Microsoft: Open-Source-Entwicklungen nun in eigener Firma

Microsoft will heraus aus seiner geschlossenen Welt. Windows und Office sind zwar noch immer Closed-Source-Projekte und tragen den Großteil von Microsofts Umsätzen, doch den Aufschwung der Open-Source-Lösungen im Geschäftsbereich hatte der Software-Riese nur als Beobachter miterlebt.
Doch wie so oft beginnt MS mit ein wenig Verspätung, sich peu a peu in weniger erfolgreichen Marktsegmenten einzuschleichen und dabei Standards zu setzen, an denen man am Ende nicht mehr vorbeikommt.
Ende März öffnete MS ein eigenes “Openness”-Blog und begann, Teile der eigenen Entwicklung freizugeben – aktuell werden einige ASP.NET-Komponenten freigegeben. Microsoft hofft, so sein Programmier-Framework bei freien Entwicklern beliebter zu machen.
Diese Woche wurde nun bekannt, dass Microsoft eine Tochterfirma gegründet hat, die sich offenen Projekten widmet. Das Magazin “Wired” veröffentlichte dazu eine Personality-Story über den künftigen Chef der “Microsoft Open Technologies, Inc“). Jean Paoli hatte sich bislang schon in einer eigenen Funktion bei Microsoft um offene Standards gekümmert. Die neue Firma soll nun Microsofts Investitionen in “Interoperability, Open Standards and Open Source” leiten, schreibt Paoli in einem Blogbeitrag dazu, in dem er Pläne in ihren Einzelheiten erläutert.
Paoli war bereits in frühen Tagen an der Schaffung offener Standards beteiligt, allen voran der Beschreibungsspache SGML für technische Dokumente – die später auch von Web-Erfinder Tim Berners-Lee als Grundlage für HTML und von verschiedenen Standardisierungsgruppen als Vorlage für den XML-Standard verwendet wurde.

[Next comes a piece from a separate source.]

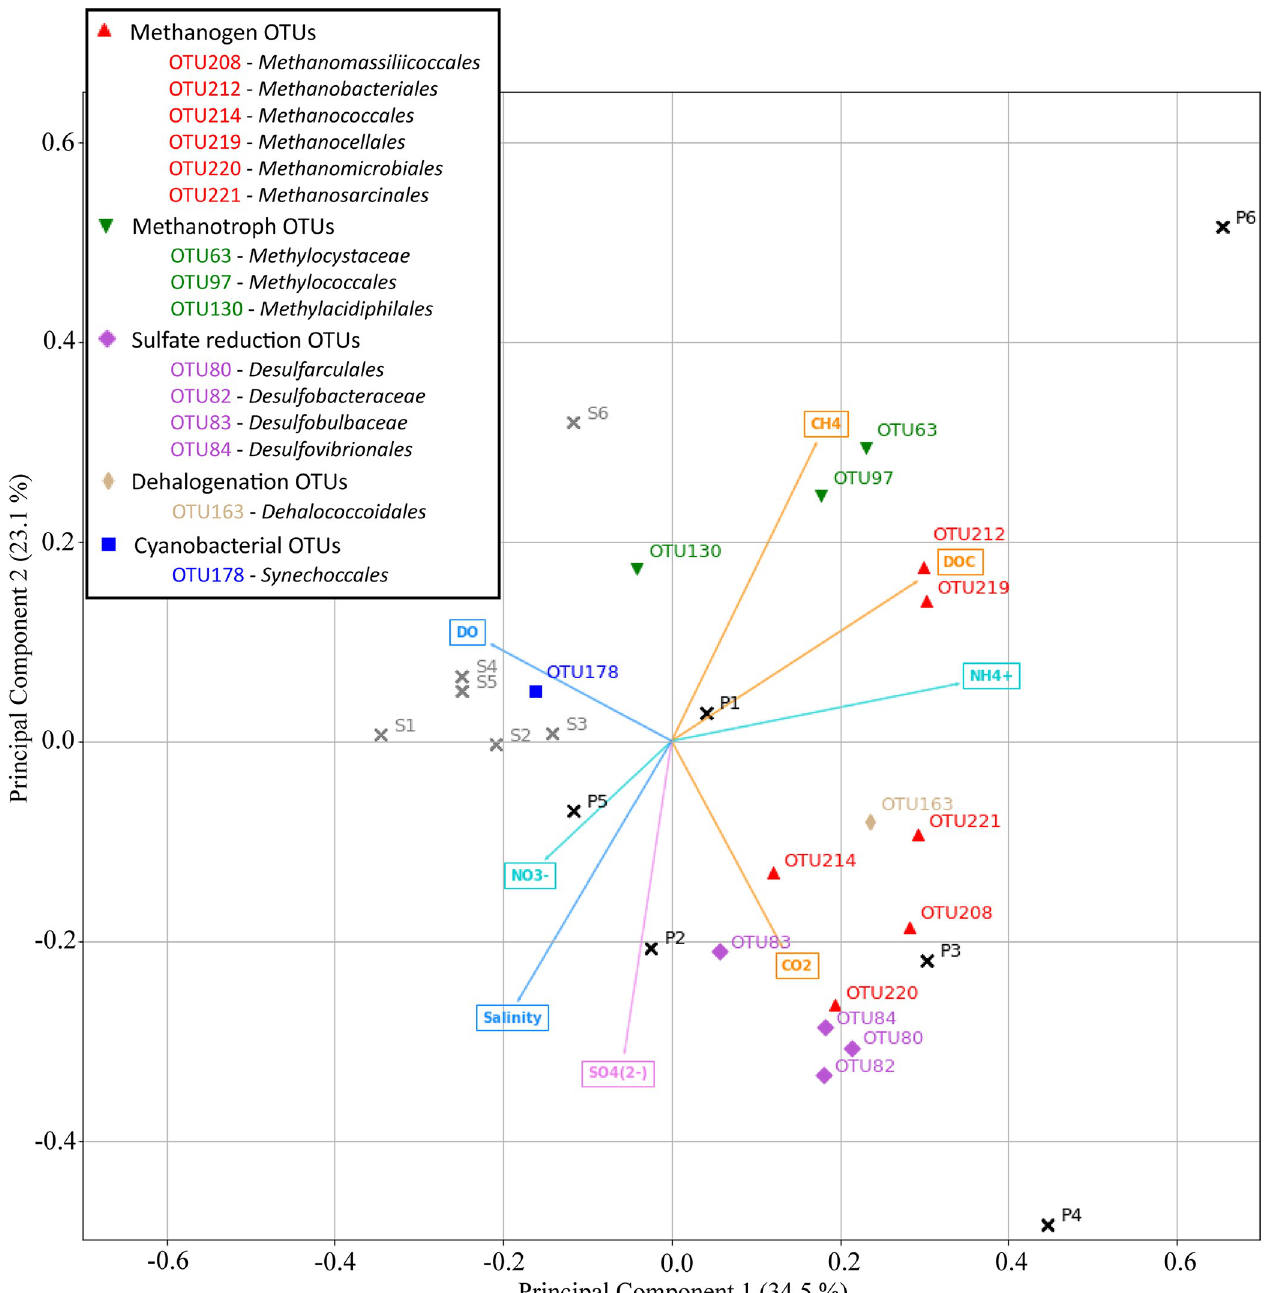
Fig 7. PCA biplot depicting variations in environmental parameters (nutrient, greenhouse gas and physicochemical). OTUs included in the scatter plot are specified on the upper left. Surface water samples for Sites 1–6 are shown as grey crosses with the suffix ‘S’ and pore water samples are depicted as black crosses with the suffix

An diese “First-Mover”-Rolle will Microsoft nun wieder anknüpfen, denn in einigen Bereichen gelang es dem Software-Giganten nicht mehr, selbst Maßstäbe zu setzen.
Reinfall mit offenen Formaten?
Schon 2005 versuchte die Softwarefirma etwa, mit “Open XML” seine eigenen Formate als “offenen” Standard durchzusetzen – mit wenig Erfolg. Die Community, die Microsofts geschlossene Art der Software-Entwicklung nicht mochte, hatte damals schnell reagiert und das “Open Document”-Format entwickelt und die “Document Foundation” gegründet. Es wurde im seinerzeitigen Sun-Open-Source-Projekt “Open Office” auch verwendet und findet im Ableger “LibreOffice” und einigen weiteren offenen Produkten Anwendung. Microsofts “Standard” blieb auf seine Weise offen und verbreitete sich kaum.
Mit der neuen Abteilung für offene Standards, die unabhängig vom Haupthaus agieren und direkter mit der freien Community kommunizieren soll, versucht sich der Software-Riese aus der selbstgeschaffenen Misere des Nicht-Dazugehörens zu befreien.
Das ehemalige “Interoperability”-Team Microsofts wird vom Mutterkonzern abgelöst – kaum bemerkt, hatten dessen Mitarbeiter bereits Code zu zahlreichen Open-Source-Projekten beigesteuert. Wer weiß schon, dass MS zu einem der größten Lieferanten für die Weiterentwicklung des Linux-Codes gehört? Microsoft hatte zudem zu HTML5 der W3C-Oganisation und zu http 2.0 der IETF (Internet Engineering Foundation) wesentlich beigetragen.
Was macht die OpenSource-Tochter?
Zu den Hauptaufgaben des Spin-Offs zählt Jean Paoli nun die Mitbestimmung bei offenen Standards zum Cloud Computing (wie die Standards DMTF und Oasis), die Schaffung von Programmierschnittstellen zu Windows Azure für offene Programmierumgebungen wie Java und PHP oder mobile Datenbankabfragen über das Open-Source-Projekt “jQuery mobile” auf Windows-Phone-Systemen. Viele Open-Source-Entwicklungen, so Paoli, beruhten sogar auf Microsoft-Code, schreibt Paoli in seinem Blogbeitrag: Die Big-Data-Umgebung Hadoop, die Datenbank MongoDB, die Publishing-Systeme Joomla und Drupal und viele andere Projekte liefen bereits auf der bei MS entwickelten Plattform. Der Austausch mit der offenen Entwickler-Community ist dem neuen “President” der Microsoft-Tochter wichtig, und die neue Firma soll neue Wege schaffen, damit besser umzugehen, als es die bisherige Microsoft-Abteilung schaffte.
Die hatte zwar mit ihren “Interoperability Bridges” (Liste hier (links auf der Webseite)) zahlreiche Anbindungen an offene und geschlossene Anwendungen Dritter geschaffen – doch das Einbinden der Entwickler aus der OpenSource-Szene war bislang kaum gelungen.